WHAT IS BEING ASKED: Could you restate word for word every line of the records below, from the first one to the one holding "2: (792, 437, 0.55)"?

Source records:
* * * *

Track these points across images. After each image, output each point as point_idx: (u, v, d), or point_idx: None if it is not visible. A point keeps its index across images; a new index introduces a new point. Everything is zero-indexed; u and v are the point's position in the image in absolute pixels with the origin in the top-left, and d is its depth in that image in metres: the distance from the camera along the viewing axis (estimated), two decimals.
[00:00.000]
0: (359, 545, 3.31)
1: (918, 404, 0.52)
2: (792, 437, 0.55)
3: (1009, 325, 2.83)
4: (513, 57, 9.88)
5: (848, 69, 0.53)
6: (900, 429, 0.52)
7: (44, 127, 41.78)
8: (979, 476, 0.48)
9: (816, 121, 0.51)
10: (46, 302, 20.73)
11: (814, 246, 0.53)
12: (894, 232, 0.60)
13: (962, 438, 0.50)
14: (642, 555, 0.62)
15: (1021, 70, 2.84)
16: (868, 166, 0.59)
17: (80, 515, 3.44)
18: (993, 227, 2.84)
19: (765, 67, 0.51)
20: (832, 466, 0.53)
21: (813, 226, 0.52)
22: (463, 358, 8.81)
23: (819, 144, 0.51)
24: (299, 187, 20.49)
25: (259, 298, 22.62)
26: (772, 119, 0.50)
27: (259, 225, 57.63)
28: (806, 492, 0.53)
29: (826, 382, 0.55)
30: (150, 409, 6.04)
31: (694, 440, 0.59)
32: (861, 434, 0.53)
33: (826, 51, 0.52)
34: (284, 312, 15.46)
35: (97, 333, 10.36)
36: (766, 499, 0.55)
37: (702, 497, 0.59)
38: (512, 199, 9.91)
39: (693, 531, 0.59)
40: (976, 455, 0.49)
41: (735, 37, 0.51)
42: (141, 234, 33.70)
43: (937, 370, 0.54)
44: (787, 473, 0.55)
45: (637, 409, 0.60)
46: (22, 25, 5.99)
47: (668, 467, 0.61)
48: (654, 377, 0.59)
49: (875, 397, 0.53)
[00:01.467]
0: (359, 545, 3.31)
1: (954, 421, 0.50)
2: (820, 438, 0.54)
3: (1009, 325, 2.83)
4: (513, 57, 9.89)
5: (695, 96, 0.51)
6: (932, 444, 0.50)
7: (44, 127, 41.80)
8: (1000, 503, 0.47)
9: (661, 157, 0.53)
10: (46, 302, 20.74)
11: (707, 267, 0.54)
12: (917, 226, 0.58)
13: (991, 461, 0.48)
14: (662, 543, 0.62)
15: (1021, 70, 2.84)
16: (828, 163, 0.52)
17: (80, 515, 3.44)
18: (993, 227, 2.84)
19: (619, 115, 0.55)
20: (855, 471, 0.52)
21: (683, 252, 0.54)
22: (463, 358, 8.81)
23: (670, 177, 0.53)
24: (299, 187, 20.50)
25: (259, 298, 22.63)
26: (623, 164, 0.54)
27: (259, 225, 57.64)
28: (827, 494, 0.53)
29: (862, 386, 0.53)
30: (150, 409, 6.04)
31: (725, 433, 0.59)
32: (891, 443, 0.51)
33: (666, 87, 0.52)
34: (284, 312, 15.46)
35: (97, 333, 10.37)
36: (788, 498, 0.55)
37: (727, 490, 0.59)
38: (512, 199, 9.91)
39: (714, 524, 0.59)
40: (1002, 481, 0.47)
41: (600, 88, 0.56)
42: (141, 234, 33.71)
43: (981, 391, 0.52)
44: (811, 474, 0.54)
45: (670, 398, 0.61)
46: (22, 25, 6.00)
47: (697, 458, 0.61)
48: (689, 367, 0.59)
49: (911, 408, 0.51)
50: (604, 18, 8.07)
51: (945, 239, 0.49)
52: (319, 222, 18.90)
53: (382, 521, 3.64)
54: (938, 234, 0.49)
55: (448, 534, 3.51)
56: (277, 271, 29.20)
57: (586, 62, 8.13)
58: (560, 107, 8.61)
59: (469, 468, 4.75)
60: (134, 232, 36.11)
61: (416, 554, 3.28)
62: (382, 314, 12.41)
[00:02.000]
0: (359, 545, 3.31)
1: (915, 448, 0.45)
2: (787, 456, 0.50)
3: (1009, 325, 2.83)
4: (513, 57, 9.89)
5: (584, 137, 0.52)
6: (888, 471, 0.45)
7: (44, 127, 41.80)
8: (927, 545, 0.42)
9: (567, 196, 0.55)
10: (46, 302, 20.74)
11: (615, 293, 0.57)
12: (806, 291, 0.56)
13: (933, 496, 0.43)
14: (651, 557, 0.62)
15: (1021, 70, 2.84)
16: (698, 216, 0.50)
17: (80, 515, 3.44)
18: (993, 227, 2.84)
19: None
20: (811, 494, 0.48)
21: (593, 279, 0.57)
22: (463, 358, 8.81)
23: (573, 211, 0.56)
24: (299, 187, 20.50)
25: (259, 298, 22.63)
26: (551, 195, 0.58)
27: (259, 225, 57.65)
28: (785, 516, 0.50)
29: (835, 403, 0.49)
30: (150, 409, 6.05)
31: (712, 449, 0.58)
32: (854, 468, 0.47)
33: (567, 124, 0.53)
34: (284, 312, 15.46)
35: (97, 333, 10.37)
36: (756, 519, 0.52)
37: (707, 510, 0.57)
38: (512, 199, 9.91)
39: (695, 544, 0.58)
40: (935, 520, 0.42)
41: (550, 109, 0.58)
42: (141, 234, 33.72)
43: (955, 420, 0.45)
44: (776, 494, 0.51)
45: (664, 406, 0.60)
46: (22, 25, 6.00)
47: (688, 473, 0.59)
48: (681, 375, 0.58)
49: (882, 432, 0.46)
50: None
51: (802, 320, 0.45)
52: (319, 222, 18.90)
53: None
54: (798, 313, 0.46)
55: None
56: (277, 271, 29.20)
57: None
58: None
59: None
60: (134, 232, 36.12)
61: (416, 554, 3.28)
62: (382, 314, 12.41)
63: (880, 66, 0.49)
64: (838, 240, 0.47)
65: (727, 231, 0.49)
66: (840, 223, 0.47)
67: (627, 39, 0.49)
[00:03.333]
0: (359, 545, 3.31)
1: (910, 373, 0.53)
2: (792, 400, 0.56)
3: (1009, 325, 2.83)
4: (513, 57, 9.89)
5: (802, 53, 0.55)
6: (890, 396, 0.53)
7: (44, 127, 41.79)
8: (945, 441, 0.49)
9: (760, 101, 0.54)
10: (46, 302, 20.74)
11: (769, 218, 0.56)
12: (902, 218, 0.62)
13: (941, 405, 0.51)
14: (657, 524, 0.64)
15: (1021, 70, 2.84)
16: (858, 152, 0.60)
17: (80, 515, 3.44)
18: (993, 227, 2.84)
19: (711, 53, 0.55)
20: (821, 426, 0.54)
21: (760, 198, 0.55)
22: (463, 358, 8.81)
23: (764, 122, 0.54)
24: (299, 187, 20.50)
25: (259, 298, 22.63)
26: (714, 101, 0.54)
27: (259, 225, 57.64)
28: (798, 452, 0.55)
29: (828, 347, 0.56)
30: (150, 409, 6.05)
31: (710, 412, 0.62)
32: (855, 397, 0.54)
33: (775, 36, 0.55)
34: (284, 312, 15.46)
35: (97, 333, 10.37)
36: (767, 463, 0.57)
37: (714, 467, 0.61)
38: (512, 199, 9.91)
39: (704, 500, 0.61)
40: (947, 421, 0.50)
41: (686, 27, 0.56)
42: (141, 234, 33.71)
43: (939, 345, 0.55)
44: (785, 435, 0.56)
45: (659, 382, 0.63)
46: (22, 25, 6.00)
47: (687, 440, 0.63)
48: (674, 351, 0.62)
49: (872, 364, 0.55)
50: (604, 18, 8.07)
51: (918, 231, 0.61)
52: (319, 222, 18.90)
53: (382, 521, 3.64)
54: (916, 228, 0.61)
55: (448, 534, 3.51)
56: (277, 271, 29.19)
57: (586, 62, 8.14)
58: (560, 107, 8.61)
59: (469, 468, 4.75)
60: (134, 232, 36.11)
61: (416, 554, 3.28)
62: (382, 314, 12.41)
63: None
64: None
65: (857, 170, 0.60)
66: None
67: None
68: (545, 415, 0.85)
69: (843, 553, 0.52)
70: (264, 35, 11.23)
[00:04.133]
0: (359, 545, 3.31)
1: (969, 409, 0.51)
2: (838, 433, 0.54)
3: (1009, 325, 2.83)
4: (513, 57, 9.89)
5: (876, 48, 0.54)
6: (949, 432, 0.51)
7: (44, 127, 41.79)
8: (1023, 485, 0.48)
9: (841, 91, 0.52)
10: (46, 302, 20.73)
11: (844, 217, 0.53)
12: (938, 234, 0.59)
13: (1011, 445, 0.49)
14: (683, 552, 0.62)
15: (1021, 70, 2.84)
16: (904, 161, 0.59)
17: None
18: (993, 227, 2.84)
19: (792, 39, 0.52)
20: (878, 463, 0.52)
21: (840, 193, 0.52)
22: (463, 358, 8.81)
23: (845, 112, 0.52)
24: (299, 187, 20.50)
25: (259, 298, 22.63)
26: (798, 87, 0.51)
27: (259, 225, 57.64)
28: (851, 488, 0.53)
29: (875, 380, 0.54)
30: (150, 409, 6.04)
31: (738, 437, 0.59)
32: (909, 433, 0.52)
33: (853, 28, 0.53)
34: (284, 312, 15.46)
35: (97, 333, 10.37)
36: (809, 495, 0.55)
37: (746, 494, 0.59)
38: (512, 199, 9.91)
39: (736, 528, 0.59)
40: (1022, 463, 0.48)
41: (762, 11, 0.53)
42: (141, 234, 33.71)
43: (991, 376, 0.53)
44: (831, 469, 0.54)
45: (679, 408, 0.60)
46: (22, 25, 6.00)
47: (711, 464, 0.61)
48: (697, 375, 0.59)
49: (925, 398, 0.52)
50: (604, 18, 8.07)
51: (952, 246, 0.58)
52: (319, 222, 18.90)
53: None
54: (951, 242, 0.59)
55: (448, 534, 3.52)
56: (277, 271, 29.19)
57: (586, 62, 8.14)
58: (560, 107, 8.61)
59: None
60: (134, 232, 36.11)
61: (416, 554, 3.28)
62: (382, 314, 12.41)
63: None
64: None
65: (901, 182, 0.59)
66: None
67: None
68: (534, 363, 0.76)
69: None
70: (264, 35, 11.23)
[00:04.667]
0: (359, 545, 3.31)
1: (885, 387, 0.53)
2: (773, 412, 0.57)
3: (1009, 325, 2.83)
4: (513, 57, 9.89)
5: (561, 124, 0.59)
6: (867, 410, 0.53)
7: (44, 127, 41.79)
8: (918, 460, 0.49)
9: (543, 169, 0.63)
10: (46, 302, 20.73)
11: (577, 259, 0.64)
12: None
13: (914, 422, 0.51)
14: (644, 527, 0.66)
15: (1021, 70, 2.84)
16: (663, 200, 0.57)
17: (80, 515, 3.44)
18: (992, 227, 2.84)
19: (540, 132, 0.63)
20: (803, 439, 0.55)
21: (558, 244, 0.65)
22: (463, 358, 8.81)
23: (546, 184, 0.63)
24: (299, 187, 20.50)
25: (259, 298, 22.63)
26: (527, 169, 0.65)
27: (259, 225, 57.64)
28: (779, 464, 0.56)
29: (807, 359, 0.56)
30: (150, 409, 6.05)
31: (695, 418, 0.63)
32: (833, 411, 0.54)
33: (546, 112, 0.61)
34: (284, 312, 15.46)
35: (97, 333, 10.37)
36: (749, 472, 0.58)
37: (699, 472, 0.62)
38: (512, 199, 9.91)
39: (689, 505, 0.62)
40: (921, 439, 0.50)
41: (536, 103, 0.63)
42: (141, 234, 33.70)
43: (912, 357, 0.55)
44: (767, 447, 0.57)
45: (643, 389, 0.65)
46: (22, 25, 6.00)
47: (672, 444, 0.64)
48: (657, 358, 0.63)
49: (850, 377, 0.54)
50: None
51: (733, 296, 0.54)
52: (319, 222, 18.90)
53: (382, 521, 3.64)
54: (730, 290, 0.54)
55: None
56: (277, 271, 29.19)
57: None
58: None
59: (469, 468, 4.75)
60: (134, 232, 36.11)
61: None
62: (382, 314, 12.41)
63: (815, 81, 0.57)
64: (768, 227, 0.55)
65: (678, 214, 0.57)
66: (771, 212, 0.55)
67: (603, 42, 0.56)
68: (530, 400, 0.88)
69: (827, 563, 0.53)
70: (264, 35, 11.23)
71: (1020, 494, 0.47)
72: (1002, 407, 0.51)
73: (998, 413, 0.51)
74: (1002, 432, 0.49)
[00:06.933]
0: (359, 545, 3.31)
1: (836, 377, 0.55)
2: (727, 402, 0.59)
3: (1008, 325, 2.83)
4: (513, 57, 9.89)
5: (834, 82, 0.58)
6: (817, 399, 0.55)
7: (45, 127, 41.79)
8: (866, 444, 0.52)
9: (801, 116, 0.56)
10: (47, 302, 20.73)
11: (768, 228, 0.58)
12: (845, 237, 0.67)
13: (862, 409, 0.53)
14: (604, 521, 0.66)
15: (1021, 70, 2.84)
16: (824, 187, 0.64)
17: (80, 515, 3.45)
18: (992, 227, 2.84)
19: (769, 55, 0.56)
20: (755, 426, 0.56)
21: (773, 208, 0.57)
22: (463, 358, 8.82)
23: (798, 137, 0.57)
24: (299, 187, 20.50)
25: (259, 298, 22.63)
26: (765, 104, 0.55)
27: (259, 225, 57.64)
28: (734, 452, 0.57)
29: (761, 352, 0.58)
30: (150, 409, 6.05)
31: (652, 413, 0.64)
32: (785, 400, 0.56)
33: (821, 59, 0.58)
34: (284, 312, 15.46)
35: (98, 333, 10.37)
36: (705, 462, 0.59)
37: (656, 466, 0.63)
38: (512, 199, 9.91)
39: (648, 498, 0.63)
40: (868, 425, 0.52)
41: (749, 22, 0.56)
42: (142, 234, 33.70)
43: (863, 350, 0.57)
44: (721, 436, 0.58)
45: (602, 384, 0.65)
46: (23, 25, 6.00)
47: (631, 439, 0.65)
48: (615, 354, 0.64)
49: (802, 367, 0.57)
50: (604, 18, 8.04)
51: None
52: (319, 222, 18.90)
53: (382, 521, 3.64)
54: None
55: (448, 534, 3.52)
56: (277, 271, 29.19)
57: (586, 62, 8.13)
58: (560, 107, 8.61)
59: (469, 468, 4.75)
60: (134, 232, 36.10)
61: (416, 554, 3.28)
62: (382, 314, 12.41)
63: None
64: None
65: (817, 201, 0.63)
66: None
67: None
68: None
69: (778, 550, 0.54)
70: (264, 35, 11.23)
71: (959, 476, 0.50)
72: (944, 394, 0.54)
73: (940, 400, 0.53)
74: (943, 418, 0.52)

* * * *

FINISHED EXERCISE:
Track these points across images. After each image, output each point as point_idx: (u, v, d), or point_idx: None if it is not visible. A point keeps its index across images; a new index introduces a new point. Everything is zero-indexed; u and v are the point's position in the image in absolute pixels with the origin in the top-left, and d is its depth in that image in metres: the distance from the camera along the viewing axis (estimated), two decimals.
[00:00.000]
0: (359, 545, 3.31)
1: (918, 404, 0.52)
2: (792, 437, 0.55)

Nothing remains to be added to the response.